I have spent some times to analyze the packet trace files which are freely available in Wireshark wiki and packet-level.com using HeX liveCD. While I'm having great fun with the packet traces, I encounter this -
shell>tshark -nr tcpshake.cap
1 0.000000 130.57.20.10 -> 130.57.20.1 TCP 1026 > 524 [SYN] Seq=0 Len=0 MSS=1460
2 0.004942 130.57.20.1 -> 130.57.20.10 TCP 524 > 1026 [SYN, ACK] Seq=0 Ack=1 Win=32768 Len=0 MSS=1460
3 0.005894 130.57.20.10 -> 130.57.20.1 TCP 1026 > 524 [ACK] Seq=1 Ack=1 Win=8760 Len=0
I want to compare the output of tshark and tcpdump, then I run -
shell>tcpdump -ttttnnr tcpshake.cap
tcpdump: bad dump file format
Fine, lets check what it is -
shell>file tcpshake.cap
tcpshake.cap: NetXRay capture file - version 002.001 (Ethernet)
It seems Wireshark suite supports NetXRay file format,
shell>man wireshak
Output truncated .....
Wireshark can read / import the following file formats:
* Cinco Networks NetXRay captures
Output truncated .....
Maybe I can convert it using editcap?
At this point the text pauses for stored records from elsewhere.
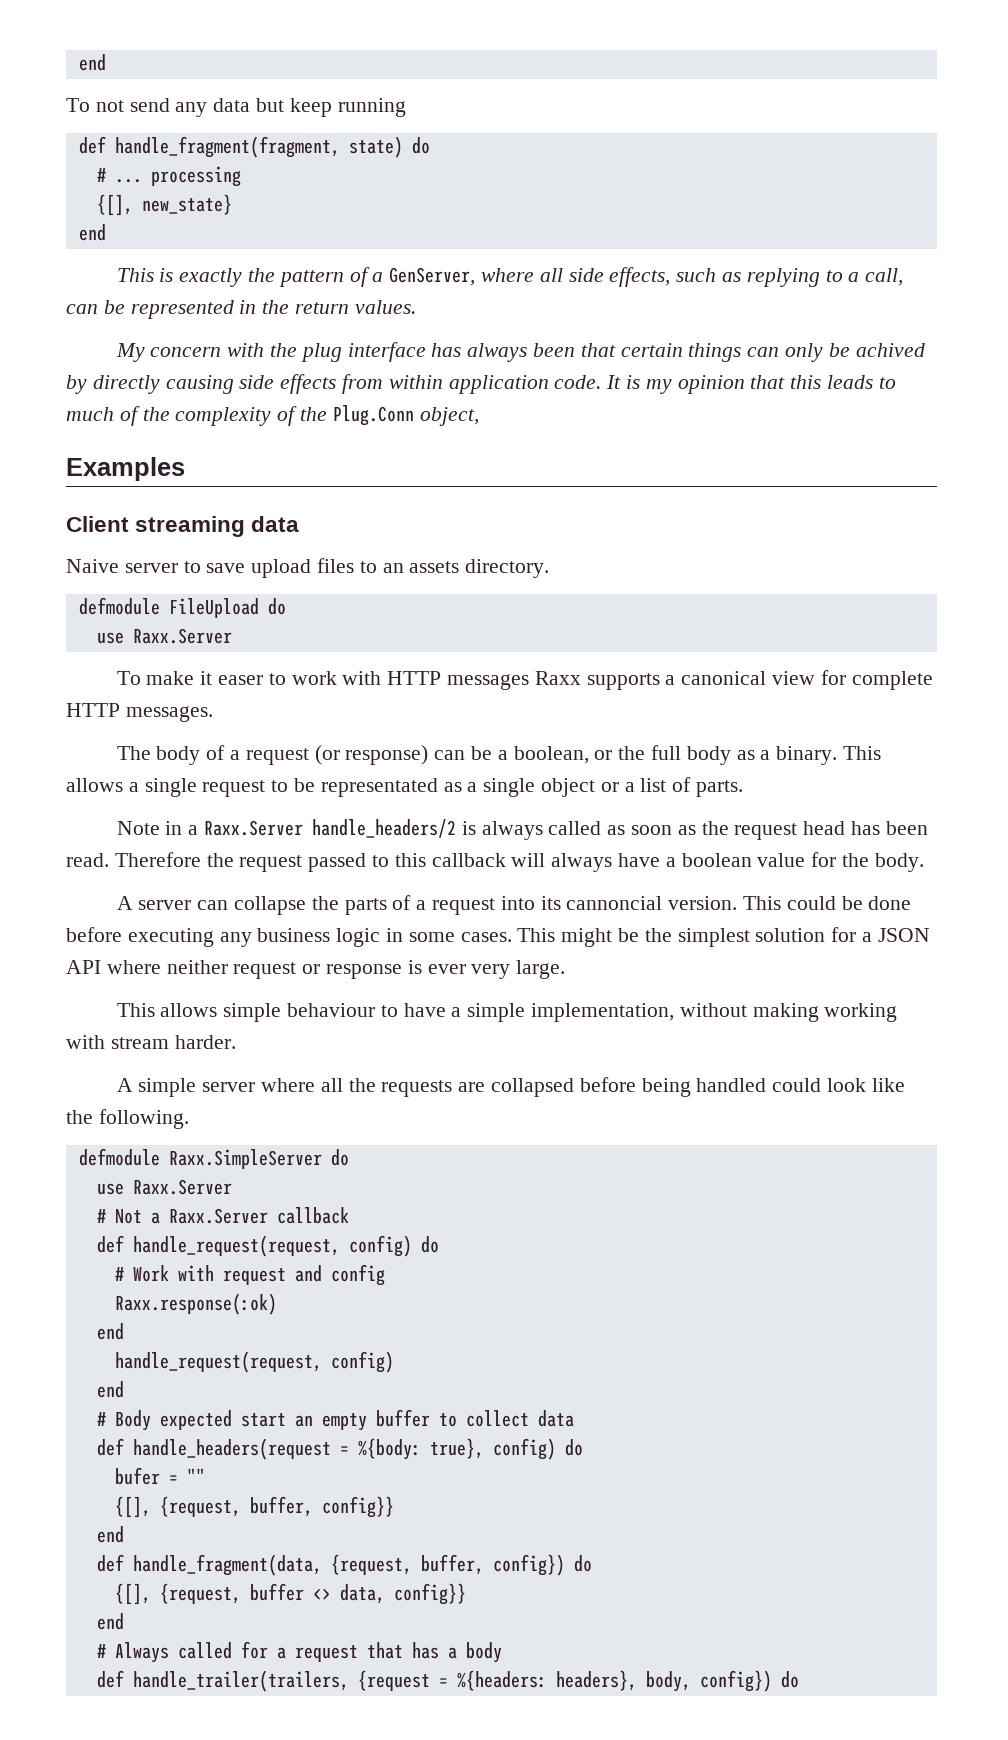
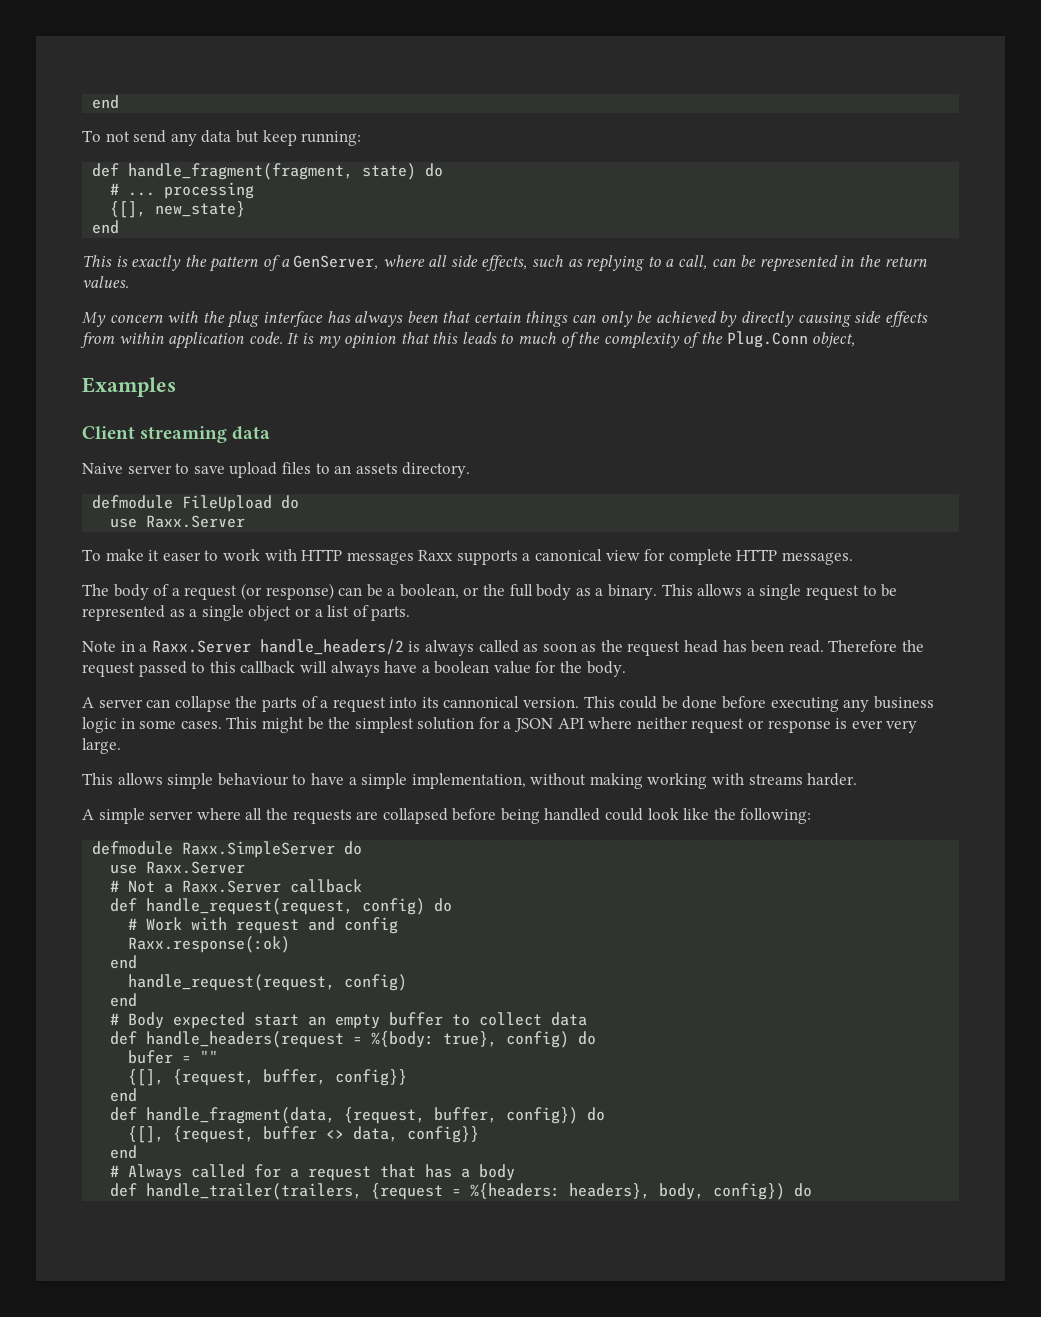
[337,98,406,117] running -> [301,131,362,146] running:
[855,343,925,357] achived -> [655,311,717,323] achieved
[320,778,438,797] representated -> [82,605,165,621] represented
[566,896,663,910] cannoncial -> [443,696,520,708] cannonical
[110,1037,169,1049] stream -> [748,774,803,785] streams
[98,1109,189,1129] following. -> [740,808,812,824] following:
Right click to launch the HeX main menu -> Pcap-Editor -> Editcap, to convert it from NetXRay capture format to libpcap format, I run -
shell>editcap -F libpcap tcpshake.cap tcpshake.pcap
shell>tcpdump -ttttnnr tcpshake.pcap
reading from file tcpshake.pcap, link-type EN10MB (Ethernet)
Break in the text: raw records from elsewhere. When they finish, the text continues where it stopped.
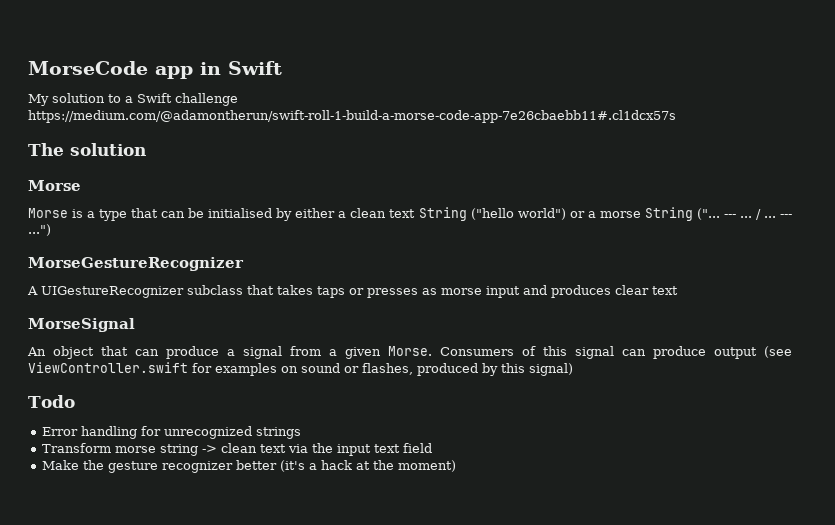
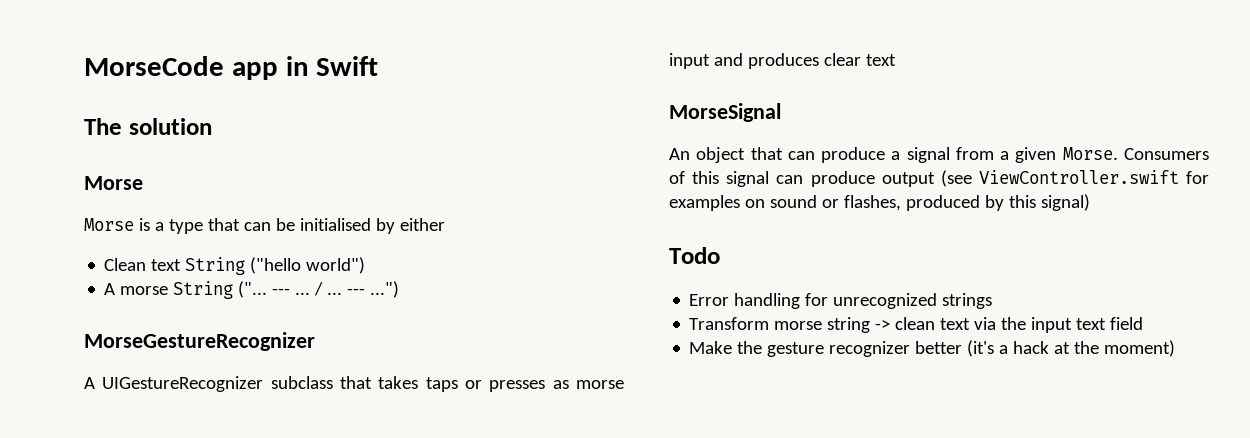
[28,93,238,106] [28,110,676,123] // My solution to a Swift challenge https://medium.com/@adamontherun/swift-roll-1-build-a-morse-code-app-7e26cbaebb11#.cl1dcx57s -> (379, 66) none
[338,208,387,218] a clean -> [104,258,147,271] // Clean
[569,211,596,218] or a -> [104,283,116,295] // A

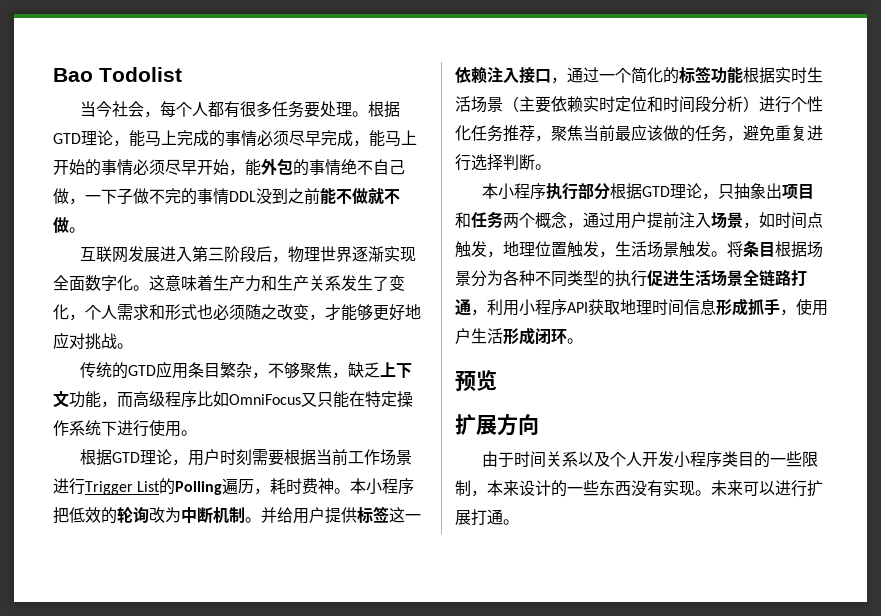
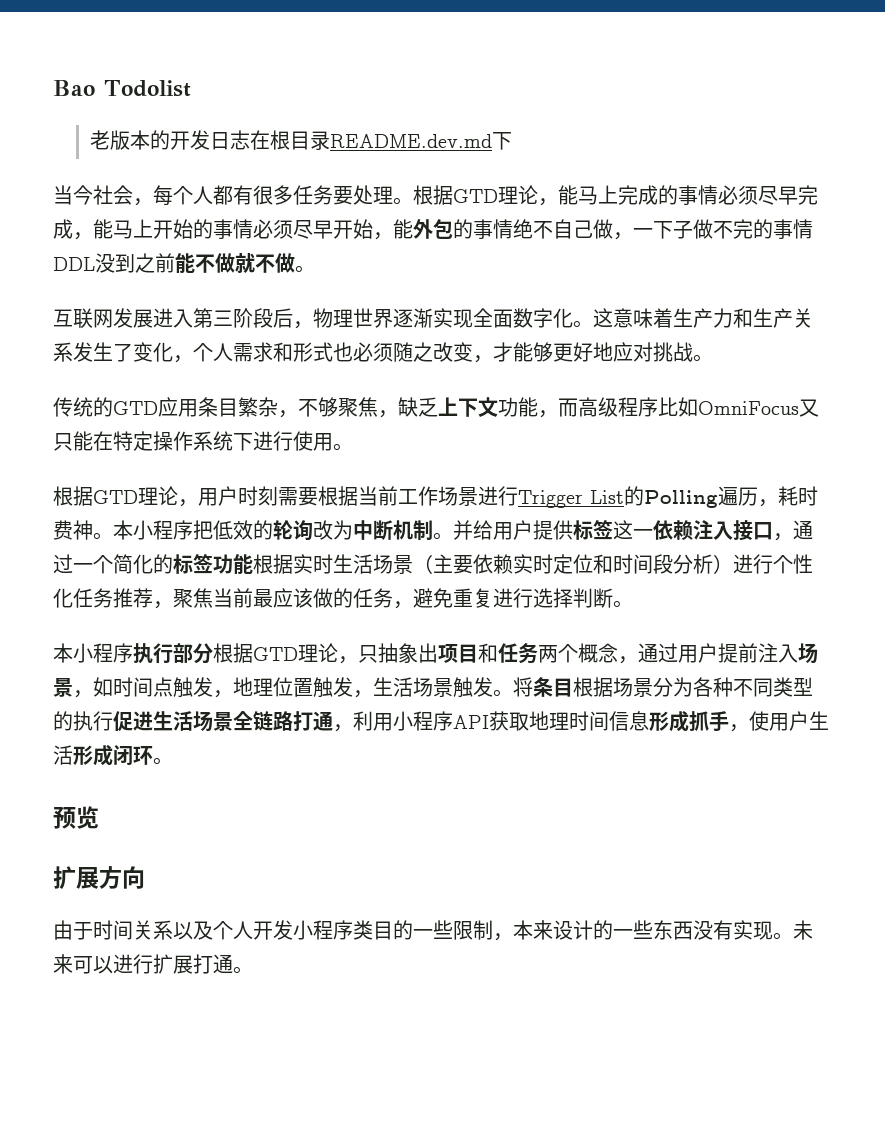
(182, 74) none -> [90,130,513,150] // 老版本的开发日志在根目录README.dev.md下

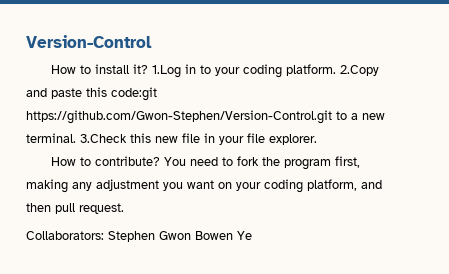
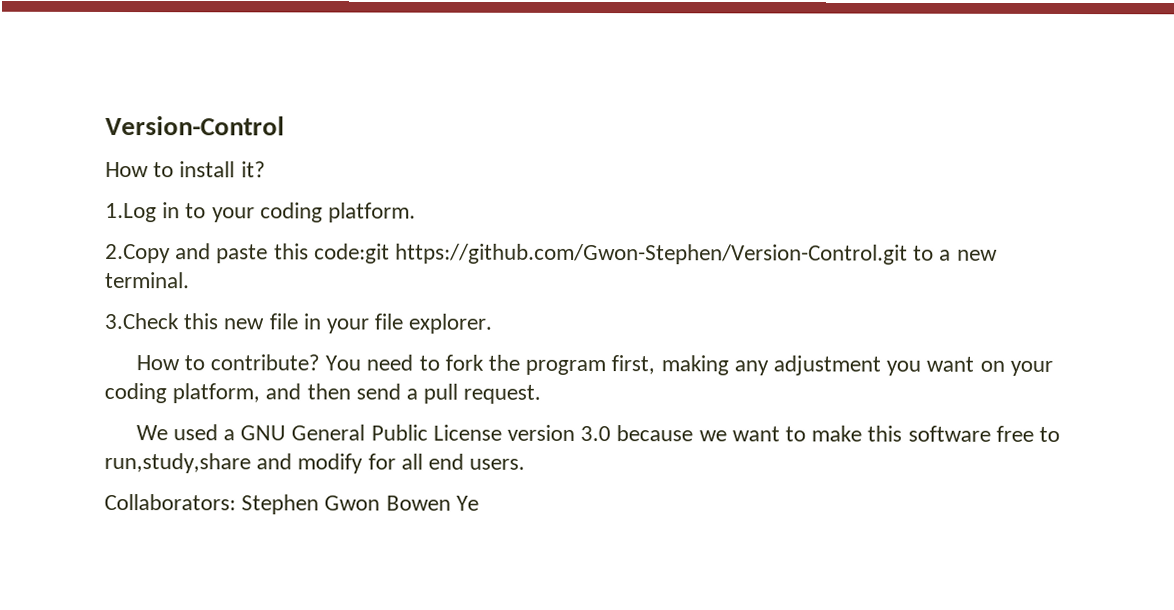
(148, 69) none -> (266, 169) //
(336, 70) none -> (417, 212) //
(76, 138) none -> (190, 280) //
(51, 207) none -> [355,383,419,400] send a
(124, 208) none -> [135,424,1061,442] [104,452,526,474] // We used a GNU General Public License version 3.0 because we want to make this software free to run,study,share and modify for all end users.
1999-11-08 06:31:23.090125 IP 130.57.20.10.1026 > 130.57.20.1.524: S 12952:12952(0) win 8192
1999-11-08 06:31:23.095067 IP 130.57.20.1.524 > 130.57.20.10.1026: S 2744080:2744080(0) ack 12953 win 32768
1999-11-08 06:31:23.096019 IP 130.57.20.10.1026 > 130.57.20.1.524: . ack 1 win 8760
That's great.
shell>ls -la tcpshake_cap.dmp tcpshake.pcap
-rw-r--r-- 1 geek00l geek00l 252 2007-10-10 14:41 tcpshake_cap.dmp
-rw-r--r-- 1 geek00l geek00l 252 2007-10-10 15:00 tcpshake.pcap
I haven't tried wine on HeX(FreeBSD), maybe it's about time to do it too.
Enjoy (;])
1 comment:
oh you bastard. you could do that only with wireshark, rather than run dirty windows blobs via wine.